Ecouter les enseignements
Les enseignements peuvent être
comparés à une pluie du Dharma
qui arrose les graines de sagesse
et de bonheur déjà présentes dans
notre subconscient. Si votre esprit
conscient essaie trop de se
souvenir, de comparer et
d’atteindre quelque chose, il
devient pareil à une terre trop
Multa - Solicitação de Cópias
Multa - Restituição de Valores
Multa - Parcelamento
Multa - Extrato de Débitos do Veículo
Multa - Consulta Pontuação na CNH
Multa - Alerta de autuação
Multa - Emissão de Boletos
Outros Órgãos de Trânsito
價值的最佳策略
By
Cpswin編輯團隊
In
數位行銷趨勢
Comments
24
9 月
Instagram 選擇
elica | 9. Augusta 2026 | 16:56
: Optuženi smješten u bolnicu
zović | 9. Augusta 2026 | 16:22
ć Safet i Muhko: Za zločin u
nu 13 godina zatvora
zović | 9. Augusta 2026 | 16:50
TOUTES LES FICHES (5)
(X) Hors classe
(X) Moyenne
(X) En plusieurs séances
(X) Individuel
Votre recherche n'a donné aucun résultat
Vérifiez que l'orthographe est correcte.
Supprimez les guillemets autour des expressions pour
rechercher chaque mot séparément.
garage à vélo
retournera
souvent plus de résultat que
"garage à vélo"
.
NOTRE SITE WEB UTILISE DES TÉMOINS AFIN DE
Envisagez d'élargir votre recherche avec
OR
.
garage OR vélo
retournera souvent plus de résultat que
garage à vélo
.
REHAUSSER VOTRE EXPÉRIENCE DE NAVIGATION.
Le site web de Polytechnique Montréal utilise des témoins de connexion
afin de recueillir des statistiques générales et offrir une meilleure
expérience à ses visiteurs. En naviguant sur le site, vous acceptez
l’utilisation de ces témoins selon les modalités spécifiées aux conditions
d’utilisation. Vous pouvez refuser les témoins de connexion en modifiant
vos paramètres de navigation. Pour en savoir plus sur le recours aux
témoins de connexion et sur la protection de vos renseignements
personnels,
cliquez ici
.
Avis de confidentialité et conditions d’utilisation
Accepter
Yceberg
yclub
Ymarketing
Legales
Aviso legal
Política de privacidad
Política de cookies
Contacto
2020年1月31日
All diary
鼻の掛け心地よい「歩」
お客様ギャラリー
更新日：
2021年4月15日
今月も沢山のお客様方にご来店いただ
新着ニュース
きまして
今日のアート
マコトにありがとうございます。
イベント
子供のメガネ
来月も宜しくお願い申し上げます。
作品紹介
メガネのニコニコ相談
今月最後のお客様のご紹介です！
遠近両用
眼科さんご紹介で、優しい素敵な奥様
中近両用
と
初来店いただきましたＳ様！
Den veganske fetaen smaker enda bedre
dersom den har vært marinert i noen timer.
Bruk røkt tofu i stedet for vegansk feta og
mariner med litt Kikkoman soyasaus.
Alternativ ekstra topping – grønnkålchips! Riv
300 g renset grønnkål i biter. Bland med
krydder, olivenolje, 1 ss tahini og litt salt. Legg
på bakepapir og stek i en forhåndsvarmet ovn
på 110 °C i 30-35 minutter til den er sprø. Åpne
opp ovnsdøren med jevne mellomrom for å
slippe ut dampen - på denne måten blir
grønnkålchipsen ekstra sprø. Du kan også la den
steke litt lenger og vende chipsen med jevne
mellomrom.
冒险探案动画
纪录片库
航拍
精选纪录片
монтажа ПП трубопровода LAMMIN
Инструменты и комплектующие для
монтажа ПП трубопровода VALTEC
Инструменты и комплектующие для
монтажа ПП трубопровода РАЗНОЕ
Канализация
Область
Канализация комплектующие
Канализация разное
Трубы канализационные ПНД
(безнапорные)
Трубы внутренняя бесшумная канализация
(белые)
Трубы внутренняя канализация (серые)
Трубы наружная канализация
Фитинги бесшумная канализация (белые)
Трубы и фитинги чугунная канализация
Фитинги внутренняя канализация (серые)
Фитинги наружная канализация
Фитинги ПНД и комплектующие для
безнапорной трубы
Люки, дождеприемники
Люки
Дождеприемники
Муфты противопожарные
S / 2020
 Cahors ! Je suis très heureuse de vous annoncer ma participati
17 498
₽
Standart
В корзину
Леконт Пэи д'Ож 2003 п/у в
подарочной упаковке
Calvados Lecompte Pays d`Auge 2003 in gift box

* [Task brief]
All of the entries above must be output word for word.

* [Solution for this problem]
Ecouter les enseignements
Les enseignements peuvent être
comparés à une pluie du Dharma
qui arrose les graines de sagesse
et de bonheur déjà présentes dans
notre subconscient. Si votre esprit
conscient essaie trop de se
souvenir, de comparer et
d’atteindre quelque chose, il
devient pareil à une terre trop
Multa - Solicitação de Cópias
Multa - Restituição de Valores
Multa - Parcelamento
Multa - Extrato de Débitos do Veículo
Multa - Consulta Pontuação na CNH
Multa - Alerta de autuação
Multa - Emissão de Boletos
Outros Órgãos de Trânsito
價值的最佳策略
By
Cpswin編輯團隊
In
數位行銷趨勢
Comments
24
9 月
Instagram 選擇
elica | 9. Augusta 2026 | 16:56
: Optuženi smješten u bolnicu
zović | 9. Augusta 2026 | 16:22
ć Safet i Muhko: Za zločin u
nu 13 godina zatvora
zović | 9. Augusta 2026 | 16:50
TOUTES LES FICHES (5)
(X) Hors classe
(X) Moyenne
(X) En plusieurs séances
(X) Individuel
Votre recherche n'a donné aucun résultat
Vérifiez que l'orthographe est correcte.
Supprimez les guillemets autour des expressions pour
rechercher chaque mot séparément.
garage à vélo
retournera
souvent plus de résultat que
"garage à vélo"
.
NOTRE SITE WEB UTILISE DES TÉMOINS AFIN DE
Envisagez d'élargir votre recherche avec
OR
.
garage OR vélo
retournera souvent plus de résultat que
garage à vélo
.
REHAUSSER VOTRE EXPÉRIENCE DE NAVIGATION.
Le site web de Polytechnique Montréal utilise des témoins de connexion
afin de recueillir des statistiques générales et offrir une meilleure
expérience à ses visiteurs. En naviguant sur le site, vous acceptez
l’utilisation de ces témoins selon les modalités spécifiées aux conditions
d’utilisation. Vous pouvez refuser les témoins de connexion en modifiant
vos paramètres de navigation. Pour en savoir plus sur le recours aux
témoins de connexion et sur la protection de vos renseignements
personnels,
cliquez ici
.
Avis de confidentialité et conditions d’utilisation
Accepter
Yceberg
yclub
Ymarketing
Legales
Aviso legal
Política de privacidad
Política de cookies
Contacto
2020年1月31日
All diary
鼻の掛け心地よい「歩」
お客様ギャラリー
更新日：
2021年4月15日
今月も沢山のお客様方にご来店いただ
新着ニュース
きまして
今日のアート
マコトにありがとうございます。
イベント
子供のメガネ
来月も宜しくお願い申し上げます。
作品紹介
メガネのニコニコ相談
今月最後のお客様のご紹介です！
遠近両用
眼科さんご紹介で、優しい素敵な奥様
中近両用
と
初来店いただきましたＳ様！
Den veganske fetaen smaker enda bedre
dersom den har vært marinert i noen timer.
Bruk røkt tofu i stedet for vegansk feta og
mariner med litt Kikkoman soyasaus.
Alternativ ekstra topping – grønnkålchips! Riv
300 g renset grønnkål i biter. Bland med
krydder, olivenolje, 1 ss tahini og litt salt. Legg
på bakepapir og stek i en forhåndsvarmet ovn
på 110 °C i 30-35 minutter til den er sprø. Åpne
opp ovnsdøren med jevne mellomrom for å
slippe ut dampen - på denne måten blir
grønnkålchipsen ekstra sprø. Du kan også la den
steke litt lenger og vende chipsen med jevne
mellomrom.
冒险探案动画
纪录片库
航拍
精选纪录片
монтажа ПП трубопровода LAMMIN
Инструменты и комплектующие для
монтажа ПП трубопровода VALTEC
Инструменты и комплектующие для
монтажа ПП трубопровода РАЗНОЕ
Канализация
Область
Канализация комплектующие
Канализация разное
Трубы канализационные ПНД
(безнапорные)
Трубы внутренняя бесшумная канализация
(белые)
Трубы внутренняя канализация (серые)
Трубы наружная канализация
Фитинги бесшумная канализация (белые)
Трубы и фитинги чугунная канализация
Фитинги внутренняя канализация (серые)
Фитинги наружная канализация
Фитинги ПНД и комплектующие для
безнапорной трубы
Люки, дождеприемники
Люки
Дождеприемники
Муфты противопожарные
S / 2020
 Cahors ! Je suis très heureuse de vous annoncer ma participati
17 498
₽
Standart
В корзину
Леконт Пэи д'Ож 2003 п/у в
подарочной упаковке
Calvados Lecompte Pays d`Auge 2003 in gift box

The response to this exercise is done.